Smith et al. (2013) examined coping strategies and their association with psychosocial outcomes in 282 adolescents with SCI and found that cognitive restructuring and resignation were the most frequently used coping strategies among participants, whereas blaming others and self-criticism were the least frequently used. Furthermore, active coping strategies were perceived as effective in reducing SCI-related distress by participants. Escape-oriented coping, in contrast, was linked to negative psychosocial outcomes, such as depression and anxiety. (Smith et al. 2013). In adults with pediatric-onset SCI, religion has been identified as a commonly used and effective tool of coping. In their sample of 298 adults with pediatric SCI (Chlan et al. 2011), approximately half (55%) of the participants reported using religion as a way of coping. Furthermore, the higher perceived importance of religion was linked to higher life satisfaction among study participants.
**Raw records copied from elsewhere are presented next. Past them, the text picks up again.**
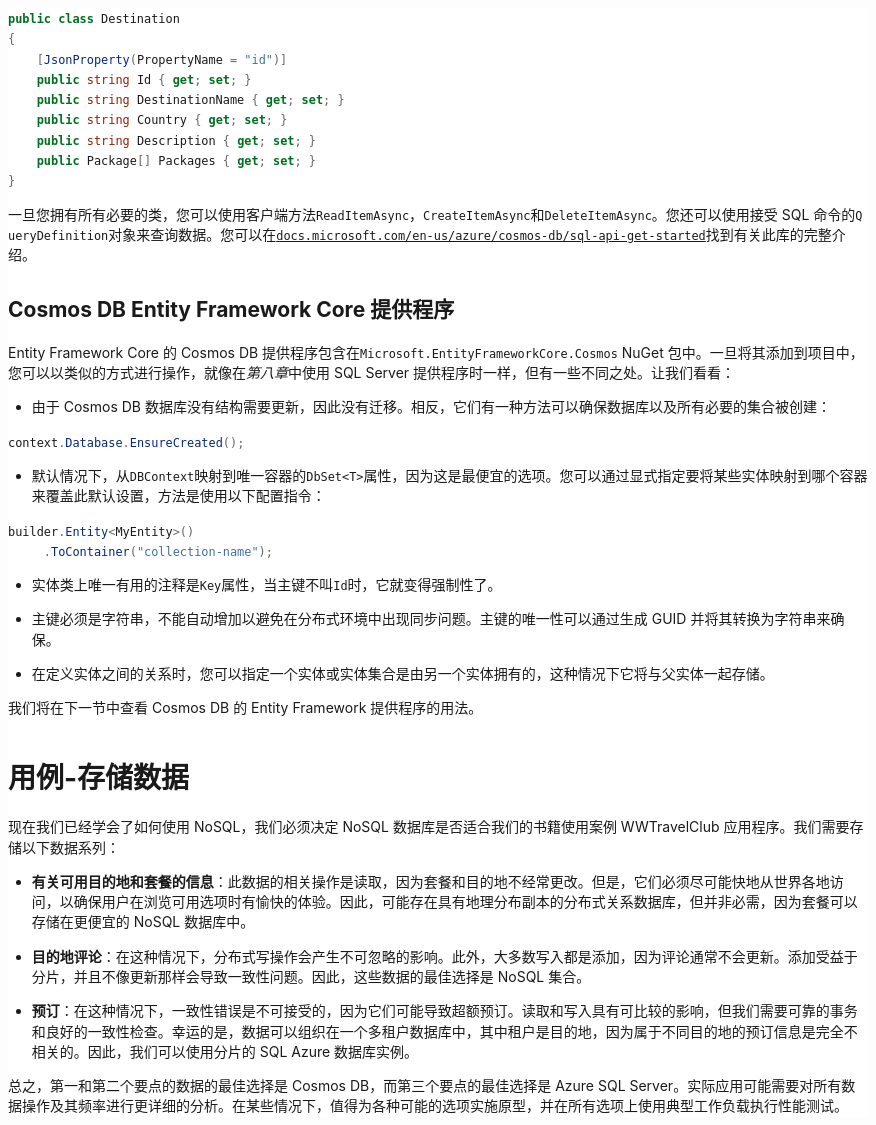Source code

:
 ```cs
public class Destination
{
    [JsonProperty(PropertyName = "id")]
    public string Id { get; set; }
    public string DestinationName { get; set; }
    public string Country { get; set; }
    public string Description { get; set; }
    public Package[] Packages { get; set; }
} 
```

一旦您拥有所有必要的类，您可以使用客户端方法`ReadItemAsync`，`CreateItemAsync`和`DeleteItemAsync`。您还可以使用接受 SQL 命令的`QueryDefinition`对象来查询数据。您可以在[`docs.microsoft.com/en-us/azure/cosmos-db/sql-api-get-started`](https://docs.microsoft.com/en-us/azure/cosmos-db/sql-api-get-started)找到有关此库的完整介绍。

## Cosmos DB Entity Framework Core 提供程序

Entity Framework Core 的 Cosmos DB 提供程序包含在`Microsoft.EntityFrameworkCore.Cosmos` NuGet 包中。一旦将其添加到项目中，您可以以类似的方式进行操作，就像在*第八章*中使用 SQL Server 提供程序时一样，但有一些不同之处。让我们看看：

+   由于 Cosmos DB 数据库没有结构需要更新，因此没有迁移。相反，它们有一种方法可以确保数据库以及所有必要的集合被创建：

```cs
context.Database.EnsureCreated(); 
```

+   默认情况下，从`DBContext`映射到唯一容器的`DbSet<T>`属性，因为这是最便宜的选项。您可以通过显式指定要将某些实体映射到哪个容器来覆盖此默认设置，方法是使用以下配置指令：

```cs
builder.Entity<MyEntity>()
     .ToContainer("collection-name"); 
```

+   实体类上唯一有用的注释是`Key`属性，当主键不叫`Id`时，它就变得强制性了。

+   主键必须是字符串，不能自动增加以避免在分布式环境中出现同步问题。主键的唯一性可以通过生成 GUID 并将其转换为字符串来确保。

+   在定义实体之间的关系时，您可以指定一个实体或实体集合是由另一个实体拥有的，这种情况下它将与父实体一起存储。

我们将在下一节中查看 Cosmos DB 的 Entity Framework 提供程序的用法。

# 用例-存储数据

现在我们已经学会了如何使用 NoSQL，我们必须决定 NoSQL 数据库是否适合我们的书籍使用案例 WWTravelClub 应用程序。我们需要存储以下数据系列：

+   **有关可用目的地和套餐的信息**：此数据的相关操作是读取，因为套餐和目的地不经常更改。但是，它们必须尽可能快地从世界各地访问，以确保用户在浏览可用选项时有愉快的体验。因此，可能存在具有地理分布副本的分布式关系数据库，但并非必需，因为套餐可以存储在更便宜的 NoSQL 数据库中。

+   **目的地评论**：在这种情况下，分布式写操作会产生不可忽略的影响。此外，大多数写入都是添加，因为评论通常不会更新。添加受益于分片，并且不像更新那样会导致一致性问题。因此，这些数据的最佳选择是 NoSQL 集合。

+   **预订**：在这种情况下，一致性错误是不可接受的，因为它们可能导致超额预订。读取和写入具有可比较的影响，但我们需要可靠的事务和良好的一致性检查。幸运的是，数据可以组织在一个多租户数据库中，其中租户是目的地，因为属于不同目的地的预订信息是完全不相关的。因此，我们可以使用分片的 SQL Azure 数据库实例。

总之，第一和第二个要点的数据的最佳选择是 Cosmos DB，而第三个要点的最佳选择是 Azure SQL Server。实际应用可能需要对所有数据操作及其频率进行更详细的分析。在某些情况下，值得为各种可能的选项实施原型，并在所有选项上使用典型工作负载执行性能测试。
Overall, while many studies have tackled the psychosocial domain of pediatric SCI, intervention studies focusing on this area are clearly lacking. Moreover, given the influences of caregivers on the well-being of children with SCI, it is important for future clinical interventions aiming to promote psychosocial adjustment in the pediatric SCI population to target both children with SCI and their caregivers.